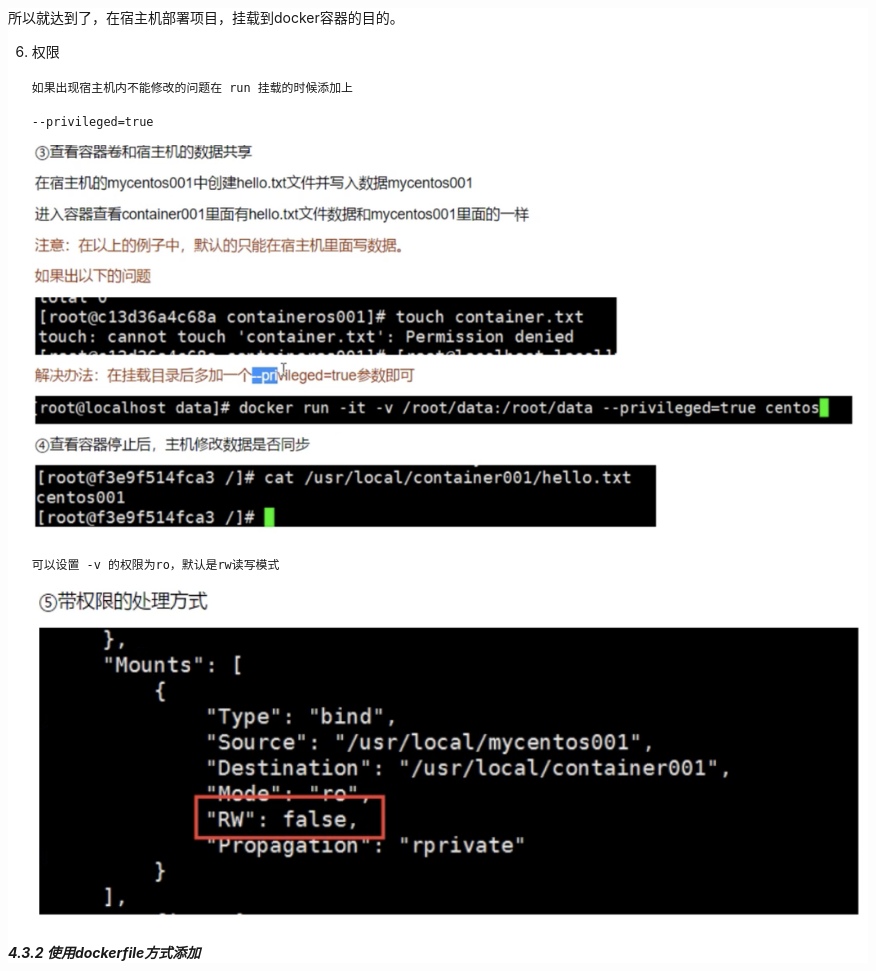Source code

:    所以就达到了，在宿主机部署项目，挂载到docker容器的目的。

6. 权限

   `如果出现宿主机内不能修改的问题在 run 挂载的时候添加上`

   `--privileged=true`

   ![image-20200507105419482](assets/image-20200507105419482.png)

   `可以设置 -v 的权限为ro，默认是rw读写模式`

   ![image-20200507105434150](assets/image-20200507105434150.png)

##### 4.3.2 使用dockerfile方式添加
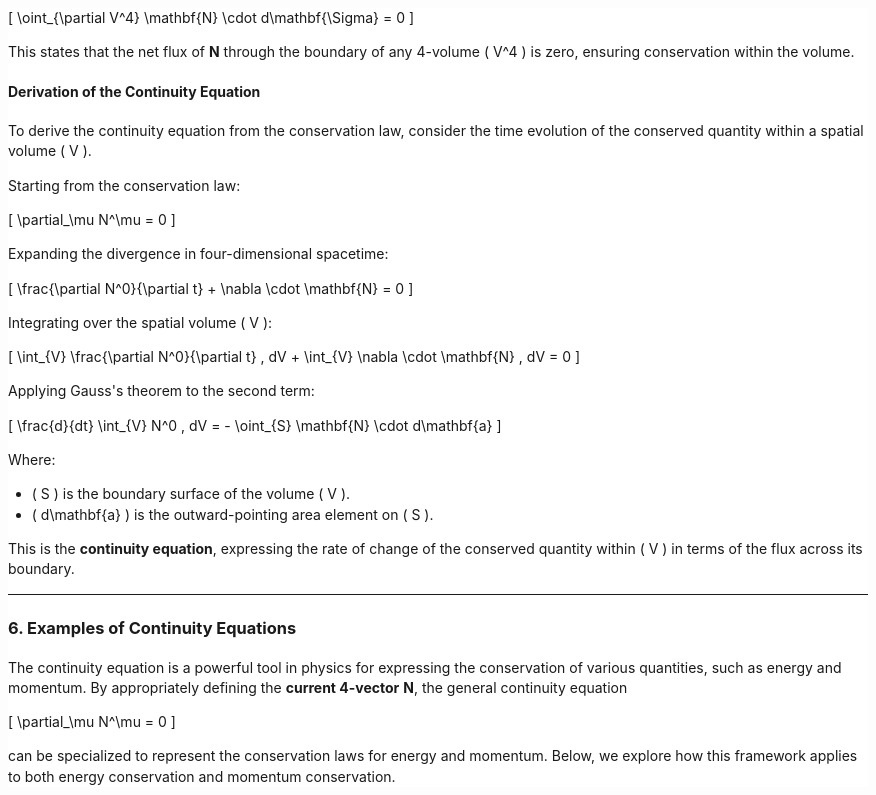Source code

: \[
\oint_{\partial V^4} \mathbf{N} \cdot d\mathbf{\Sigma} = 0
\]

This states that the net flux of **N** through the boundary of any 4-volume \( V^4 \) is zero, ensuring conservation within the volume.

#### Derivation of the Continuity Equation

To derive the continuity equation from the conservation law, consider the time evolution of the conserved quantity within a spatial volume \( V \).

Starting from the conservation law:

\[
\partial_\mu N^\mu = 0
\]

Expanding the divergence in four-dimensional spacetime:

\[
\frac{\partial N^0}{\partial t} + \nabla \cdot \mathbf{N} = 0
\]

Integrating over the spatial volume \( V \):

\[
\int_{V} \frac{\partial N^0}{\partial t} \, dV + \int_{V} \nabla \cdot \mathbf{N} \, dV = 0
\]

Applying Gauss's theorem to the second term:

\[
\frac{d}{dt} \int_{V} N^0 \, dV = - \oint_{S} \mathbf{N} \cdot d\mathbf{a}
\]

Where:
- \( S \) is the boundary surface of the volume \( V \).
- \( d\mathbf{a} \) is the outward-pointing area element on \( S \).

This is the **continuity equation**, expressing the rate of change of the conserved quantity within \( V \) in terms of the flux across its boundary.

--- 

### 6. Examples of Continuity Equations

The continuity equation is a powerful tool in physics for expressing the conservation of various quantities, such as energy and momentum. By appropriately defining the **current 4-vector** **N**, the general continuity equation

\[
\partial_\mu N^\mu = 0
\]

can be specialized to represent the conservation laws for energy and momentum. Below, we explore how this framework applies to both energy conservation and momentum conservation.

_ _ _

§ JOB ITEM:
Go through the records above and, whenever a line includes the word "spatial", copy it.

§ EXERCISE SOLUTION:
To derive the continuity equation from the conservation law, consider the time evolution of the conserved quantity within a spatial volume \( V \).
Integrating over the spatial volume \( V \):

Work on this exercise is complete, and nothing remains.